### Excerpted passage
The Jinbei Haise X30L (海狮X30L) is a 7-seater microvan produced by Chinese car manufacturer Brilliance Auto under the Jinbei marque.

Overview
Based on the same platform as the Jinbei Haixing X30, the Jinbei Haise X30L was released by Brilliance Auto in December, 2015. 

Built by Brilliance Xinyuan Chongqing Auto (华晨鑫源), the Chongqing branch of Brilliance Auto, the Jinbei Haise X30L was offered with engine options including a 1.3 liter DLCG12 inline-four petrol engine, a 1.5 liter SWC15M inline-four petrol engine, and a 1.5 liter DLCG14 inline-four petrol engine, with all engines paired with a 5-speed manual transmission. Prices of the Jinbei X30 ranges from 35,000 yuan to 46,800 yuan.

Jinbei Haise S
The Jinbei Haise S is the facelifted version of the Jinbei Haise X30L. The Haise S features a restyled front end, replacing the BMW-inspired kidney grilles from the X30L. Engine options include a 1.5 liter engine and 1.6 liter engine with both engines mated to a 5-speed manual gearbox. Prices of the Jinbei Haise S range from 50,800 yuan to 56,800 yuan.

Pickup variants
The Haise X30L also spawned several pickup versions with the 2-door model called the Jinbei T30, and the 4-door crew cab called the Jinbei T32. Heavy duty pickup versions with dually are also available with the 2-door model called the Jinbei T50, and the 4-door crew cab called the Jinbei T52. The more upmarket Jinbei Haise S spawned the Jinbei S30 2-door pickup and the 4-door Jinbei S32 crew cab. The Jinbei S30 2-door pickup was relaunched as the Jinbei Jinka S2 as of February 2023.

### Provided information

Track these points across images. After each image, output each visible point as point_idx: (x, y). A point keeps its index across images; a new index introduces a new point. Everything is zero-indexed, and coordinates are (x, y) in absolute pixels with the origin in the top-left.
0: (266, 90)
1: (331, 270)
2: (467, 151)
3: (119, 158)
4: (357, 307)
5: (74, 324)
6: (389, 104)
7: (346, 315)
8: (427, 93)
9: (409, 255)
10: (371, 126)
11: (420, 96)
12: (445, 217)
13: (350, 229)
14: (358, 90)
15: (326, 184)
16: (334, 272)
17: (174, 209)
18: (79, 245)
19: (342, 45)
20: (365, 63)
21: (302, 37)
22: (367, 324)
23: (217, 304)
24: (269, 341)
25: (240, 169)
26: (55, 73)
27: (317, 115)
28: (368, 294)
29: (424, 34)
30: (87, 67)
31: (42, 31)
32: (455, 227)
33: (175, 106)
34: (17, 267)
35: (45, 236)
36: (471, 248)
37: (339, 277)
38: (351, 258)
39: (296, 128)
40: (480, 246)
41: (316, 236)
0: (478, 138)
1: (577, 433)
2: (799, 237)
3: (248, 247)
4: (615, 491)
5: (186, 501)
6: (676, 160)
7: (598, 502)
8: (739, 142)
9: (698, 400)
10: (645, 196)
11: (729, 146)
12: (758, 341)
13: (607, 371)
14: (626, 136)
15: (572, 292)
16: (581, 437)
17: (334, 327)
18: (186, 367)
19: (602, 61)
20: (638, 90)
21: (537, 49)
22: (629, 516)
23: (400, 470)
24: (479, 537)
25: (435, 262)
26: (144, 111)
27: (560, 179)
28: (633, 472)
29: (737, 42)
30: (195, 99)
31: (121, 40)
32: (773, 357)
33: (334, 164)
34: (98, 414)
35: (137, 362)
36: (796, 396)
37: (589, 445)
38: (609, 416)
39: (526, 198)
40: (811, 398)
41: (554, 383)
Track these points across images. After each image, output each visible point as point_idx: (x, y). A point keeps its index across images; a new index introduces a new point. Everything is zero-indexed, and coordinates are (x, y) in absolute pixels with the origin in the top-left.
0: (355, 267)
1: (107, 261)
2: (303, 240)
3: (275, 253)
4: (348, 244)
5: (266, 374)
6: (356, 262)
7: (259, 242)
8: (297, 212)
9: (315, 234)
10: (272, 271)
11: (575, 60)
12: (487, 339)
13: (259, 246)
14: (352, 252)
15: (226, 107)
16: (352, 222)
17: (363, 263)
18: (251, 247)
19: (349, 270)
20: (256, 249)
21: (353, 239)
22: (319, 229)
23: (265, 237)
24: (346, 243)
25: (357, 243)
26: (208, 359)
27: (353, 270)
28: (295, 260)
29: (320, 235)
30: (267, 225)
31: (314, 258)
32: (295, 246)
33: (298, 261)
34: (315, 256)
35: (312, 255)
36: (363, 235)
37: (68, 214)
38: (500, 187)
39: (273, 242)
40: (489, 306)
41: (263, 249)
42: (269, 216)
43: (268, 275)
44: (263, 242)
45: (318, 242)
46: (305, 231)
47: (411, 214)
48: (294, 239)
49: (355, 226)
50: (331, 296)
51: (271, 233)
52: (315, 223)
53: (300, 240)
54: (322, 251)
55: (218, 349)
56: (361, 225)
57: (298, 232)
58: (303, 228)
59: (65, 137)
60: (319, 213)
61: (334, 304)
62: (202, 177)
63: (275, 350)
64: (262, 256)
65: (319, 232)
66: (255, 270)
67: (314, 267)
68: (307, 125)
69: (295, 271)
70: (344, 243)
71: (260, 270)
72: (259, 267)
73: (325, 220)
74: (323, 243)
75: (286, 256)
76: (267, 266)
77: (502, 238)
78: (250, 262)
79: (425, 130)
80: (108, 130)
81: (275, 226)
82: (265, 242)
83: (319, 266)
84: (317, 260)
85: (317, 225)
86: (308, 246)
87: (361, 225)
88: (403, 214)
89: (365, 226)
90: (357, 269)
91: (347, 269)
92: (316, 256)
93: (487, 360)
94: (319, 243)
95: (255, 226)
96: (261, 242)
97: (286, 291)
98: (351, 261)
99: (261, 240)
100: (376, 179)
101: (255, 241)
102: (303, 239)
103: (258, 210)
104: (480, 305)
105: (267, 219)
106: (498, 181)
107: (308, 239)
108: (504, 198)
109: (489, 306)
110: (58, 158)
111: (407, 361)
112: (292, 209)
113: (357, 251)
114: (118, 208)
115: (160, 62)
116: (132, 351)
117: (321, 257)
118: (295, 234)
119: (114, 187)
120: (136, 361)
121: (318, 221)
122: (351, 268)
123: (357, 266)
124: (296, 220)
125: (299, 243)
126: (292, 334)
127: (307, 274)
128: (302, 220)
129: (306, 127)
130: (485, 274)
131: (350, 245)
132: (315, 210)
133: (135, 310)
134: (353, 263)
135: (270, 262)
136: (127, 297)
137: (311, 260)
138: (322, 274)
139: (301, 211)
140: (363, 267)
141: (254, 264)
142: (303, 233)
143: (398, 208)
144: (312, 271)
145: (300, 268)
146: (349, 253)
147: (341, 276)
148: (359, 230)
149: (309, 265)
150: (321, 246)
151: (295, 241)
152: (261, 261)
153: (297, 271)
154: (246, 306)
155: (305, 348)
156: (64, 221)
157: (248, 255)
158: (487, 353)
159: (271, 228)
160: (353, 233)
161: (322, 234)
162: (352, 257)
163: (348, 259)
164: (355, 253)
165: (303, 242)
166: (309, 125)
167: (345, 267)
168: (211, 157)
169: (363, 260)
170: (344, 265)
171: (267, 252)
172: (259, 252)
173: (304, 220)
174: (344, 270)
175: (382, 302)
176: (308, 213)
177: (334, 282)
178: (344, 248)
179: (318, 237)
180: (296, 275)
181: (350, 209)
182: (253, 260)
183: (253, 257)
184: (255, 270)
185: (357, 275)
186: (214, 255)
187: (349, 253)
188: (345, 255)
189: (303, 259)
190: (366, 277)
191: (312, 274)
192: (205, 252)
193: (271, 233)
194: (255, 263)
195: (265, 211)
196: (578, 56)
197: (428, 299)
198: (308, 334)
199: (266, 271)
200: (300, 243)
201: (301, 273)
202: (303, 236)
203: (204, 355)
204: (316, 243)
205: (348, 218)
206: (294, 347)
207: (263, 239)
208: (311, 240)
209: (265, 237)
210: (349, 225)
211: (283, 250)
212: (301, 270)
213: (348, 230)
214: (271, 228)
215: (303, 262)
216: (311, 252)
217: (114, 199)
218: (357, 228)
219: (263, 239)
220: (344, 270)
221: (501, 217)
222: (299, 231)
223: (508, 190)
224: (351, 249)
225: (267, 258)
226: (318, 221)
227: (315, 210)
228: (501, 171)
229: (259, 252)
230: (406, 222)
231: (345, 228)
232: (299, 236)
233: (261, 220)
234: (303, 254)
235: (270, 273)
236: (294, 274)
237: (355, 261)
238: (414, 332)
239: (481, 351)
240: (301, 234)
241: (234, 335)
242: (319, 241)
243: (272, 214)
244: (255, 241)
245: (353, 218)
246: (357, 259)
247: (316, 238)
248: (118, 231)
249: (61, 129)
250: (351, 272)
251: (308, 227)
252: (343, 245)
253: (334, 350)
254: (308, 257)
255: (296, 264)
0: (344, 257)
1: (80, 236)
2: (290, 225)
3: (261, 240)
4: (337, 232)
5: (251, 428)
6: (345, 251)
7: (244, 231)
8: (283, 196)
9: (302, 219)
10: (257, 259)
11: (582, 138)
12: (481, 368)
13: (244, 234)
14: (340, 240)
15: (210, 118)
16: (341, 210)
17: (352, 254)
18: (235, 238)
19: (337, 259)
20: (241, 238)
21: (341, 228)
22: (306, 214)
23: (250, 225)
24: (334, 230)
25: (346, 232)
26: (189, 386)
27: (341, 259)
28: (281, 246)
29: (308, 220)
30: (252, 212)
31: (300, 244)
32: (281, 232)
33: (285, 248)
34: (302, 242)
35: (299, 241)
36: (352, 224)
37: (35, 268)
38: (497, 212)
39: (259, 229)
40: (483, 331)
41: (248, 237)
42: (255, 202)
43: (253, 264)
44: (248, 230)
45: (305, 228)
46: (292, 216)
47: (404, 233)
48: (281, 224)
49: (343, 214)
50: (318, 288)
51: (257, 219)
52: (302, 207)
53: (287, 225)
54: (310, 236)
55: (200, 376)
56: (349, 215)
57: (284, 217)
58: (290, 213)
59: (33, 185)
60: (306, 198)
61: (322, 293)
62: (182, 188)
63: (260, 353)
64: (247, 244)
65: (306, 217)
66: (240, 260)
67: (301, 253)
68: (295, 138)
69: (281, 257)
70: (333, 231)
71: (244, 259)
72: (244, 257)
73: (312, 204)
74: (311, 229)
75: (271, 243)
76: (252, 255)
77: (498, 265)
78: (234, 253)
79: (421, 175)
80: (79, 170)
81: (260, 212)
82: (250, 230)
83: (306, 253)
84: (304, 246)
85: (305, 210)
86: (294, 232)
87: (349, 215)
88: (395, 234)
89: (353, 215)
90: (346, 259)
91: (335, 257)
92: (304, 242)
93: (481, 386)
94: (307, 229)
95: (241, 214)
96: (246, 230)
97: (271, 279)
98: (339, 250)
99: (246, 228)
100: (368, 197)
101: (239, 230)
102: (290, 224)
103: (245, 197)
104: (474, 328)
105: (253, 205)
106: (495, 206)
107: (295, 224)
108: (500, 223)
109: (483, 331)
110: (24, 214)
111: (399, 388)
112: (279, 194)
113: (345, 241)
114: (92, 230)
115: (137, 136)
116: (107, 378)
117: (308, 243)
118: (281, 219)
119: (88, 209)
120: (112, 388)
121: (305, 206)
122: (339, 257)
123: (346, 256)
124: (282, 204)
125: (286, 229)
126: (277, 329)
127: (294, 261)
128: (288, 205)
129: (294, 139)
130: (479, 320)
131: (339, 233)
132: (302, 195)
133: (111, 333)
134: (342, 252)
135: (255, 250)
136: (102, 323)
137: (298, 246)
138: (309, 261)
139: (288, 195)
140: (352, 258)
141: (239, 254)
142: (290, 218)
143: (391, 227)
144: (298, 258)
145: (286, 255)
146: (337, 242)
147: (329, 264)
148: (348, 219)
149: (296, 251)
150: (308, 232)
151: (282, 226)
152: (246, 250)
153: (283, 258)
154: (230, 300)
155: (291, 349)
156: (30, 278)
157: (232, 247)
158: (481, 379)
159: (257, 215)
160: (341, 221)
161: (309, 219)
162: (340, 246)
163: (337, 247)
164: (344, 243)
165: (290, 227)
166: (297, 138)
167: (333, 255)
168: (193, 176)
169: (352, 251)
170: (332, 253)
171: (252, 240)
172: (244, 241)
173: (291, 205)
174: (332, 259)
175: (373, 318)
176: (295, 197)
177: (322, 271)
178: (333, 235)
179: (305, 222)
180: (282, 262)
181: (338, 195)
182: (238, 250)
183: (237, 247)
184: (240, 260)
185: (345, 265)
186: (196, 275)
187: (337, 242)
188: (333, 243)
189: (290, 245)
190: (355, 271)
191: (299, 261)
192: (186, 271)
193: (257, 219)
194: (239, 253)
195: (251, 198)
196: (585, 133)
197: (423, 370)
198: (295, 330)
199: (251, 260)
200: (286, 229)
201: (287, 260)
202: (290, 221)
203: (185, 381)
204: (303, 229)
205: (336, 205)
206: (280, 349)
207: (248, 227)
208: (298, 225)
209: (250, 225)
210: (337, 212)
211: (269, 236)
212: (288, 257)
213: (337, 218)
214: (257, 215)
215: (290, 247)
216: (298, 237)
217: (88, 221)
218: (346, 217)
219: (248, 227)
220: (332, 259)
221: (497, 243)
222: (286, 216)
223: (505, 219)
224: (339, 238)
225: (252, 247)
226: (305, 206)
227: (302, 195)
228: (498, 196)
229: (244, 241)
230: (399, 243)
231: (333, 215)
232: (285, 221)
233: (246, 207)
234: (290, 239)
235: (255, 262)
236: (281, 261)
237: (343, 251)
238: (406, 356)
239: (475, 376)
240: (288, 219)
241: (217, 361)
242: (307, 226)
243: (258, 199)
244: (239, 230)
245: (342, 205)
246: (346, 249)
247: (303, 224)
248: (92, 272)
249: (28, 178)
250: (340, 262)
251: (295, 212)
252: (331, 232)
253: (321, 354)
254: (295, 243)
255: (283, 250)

### Task to carry out
From the Jinbei Haise X30L text, reproduce the passage starting at "The Jinbei Haise X30L (海狮X30L)" and ending at "to 46,800 yuan.".

### Answer to the problem
The Jinbei Haise X30L (海狮X30L) is a 7-seater microvan produced by Chinese car manufacturer Brilliance Auto under the Jinbei marque.

Overview
Based on the same platform as the Jinbei Haixing X30, the Jinbei Haise X30L was released by Brilliance Auto in December, 2015. 

Built by Brilliance Xinyuan Chongqing Auto (华晨鑫源), the Chongqing branch of Brilliance Auto, the Jinbei Haise X30L was offered with engine options including a 1.3 liter DLCG12 inline-four petrol engine, a 1.5 liter SWC15M inline-four petrol engine, and a 1.5 liter DLCG14 inline-four petrol engine, with all engines paired with a 5-speed manual transmission. Prices of the Jinbei X30 ranges from 35,000 yuan to 46,800 yuan.